WHAT NEEDS TO BE DONE ▸ A faithful copy is required of the lines from the top of the entries through the line that contains "left front paw: (99, 380)", both included, with no pictures.
■ ■ ■ ■ ■ ■ ■
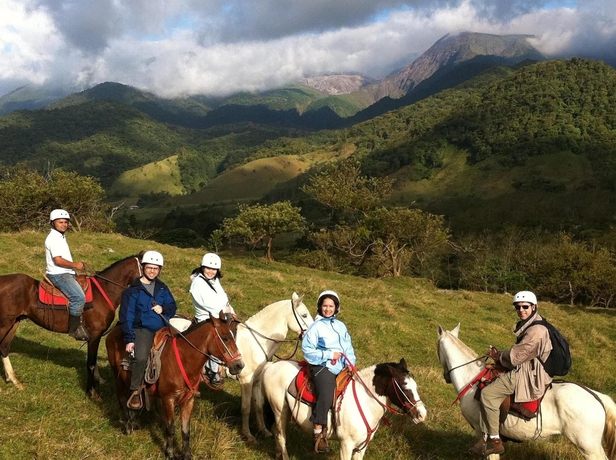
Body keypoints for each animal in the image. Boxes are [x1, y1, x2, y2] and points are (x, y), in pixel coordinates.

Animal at [0, 253, 142, 398]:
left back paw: (14, 380)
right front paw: (92, 391)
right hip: (5, 323)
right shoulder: (95, 334)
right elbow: (91, 363)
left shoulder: (94, 336)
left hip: (15, 322)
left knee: (4, 347)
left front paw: (99, 380)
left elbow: (94, 359)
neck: (104, 292)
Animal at [104, 310, 244, 458]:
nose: (239, 365)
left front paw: (186, 455)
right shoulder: (168, 400)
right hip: (117, 377)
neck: (183, 360)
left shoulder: (188, 400)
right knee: (122, 399)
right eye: (225, 338)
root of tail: (114, 330)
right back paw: (128, 426)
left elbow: (186, 431)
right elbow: (170, 429)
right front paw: (170, 453)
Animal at [258, 360, 426, 460]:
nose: (422, 414)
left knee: (276, 432)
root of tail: (271, 365)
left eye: (416, 386)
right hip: (280, 411)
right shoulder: (346, 444)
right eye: (404, 385)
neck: (364, 401)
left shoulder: (361, 446)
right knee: (281, 436)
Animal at [438, 324, 616, 460]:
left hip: (588, 448)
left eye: (437, 348)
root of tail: (597, 397)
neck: (472, 379)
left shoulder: (482, 433)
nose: (446, 377)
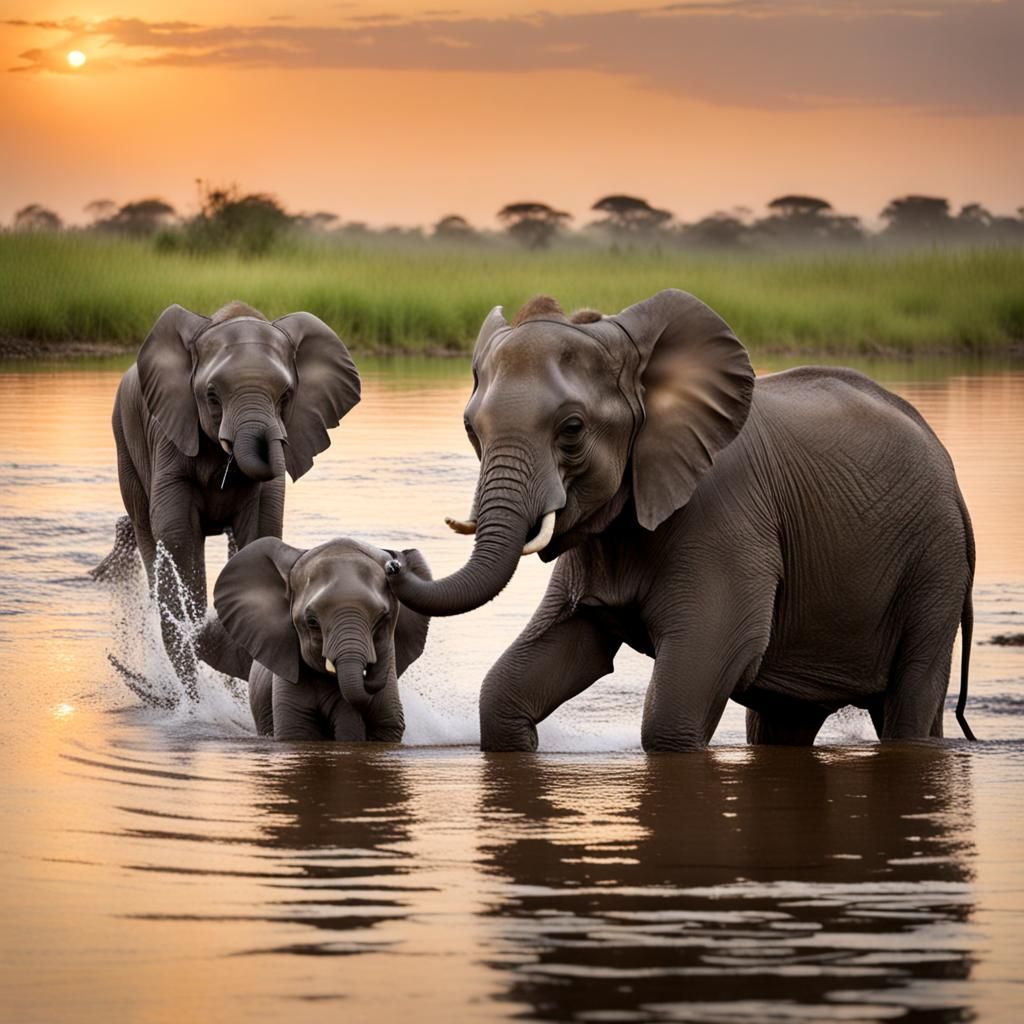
■ ■ ■ ■ ■ ■ ■
TASK OUTPUT ▸
Body keypoints for each animal in the image. Boxes are [x1, y1, x2, y2] and points are (x, y), in pixel coordinates.

Animal at [0, 253, 142, 398]:
left back paw: (14, 380)
right front paw: (92, 391)
right hip: (5, 323)
right shoulder: (95, 334)
right elbow: (91, 363)
left shoulder: (94, 336)
left hip: (15, 322)
left knee: (4, 347)
left front paw: (99, 380)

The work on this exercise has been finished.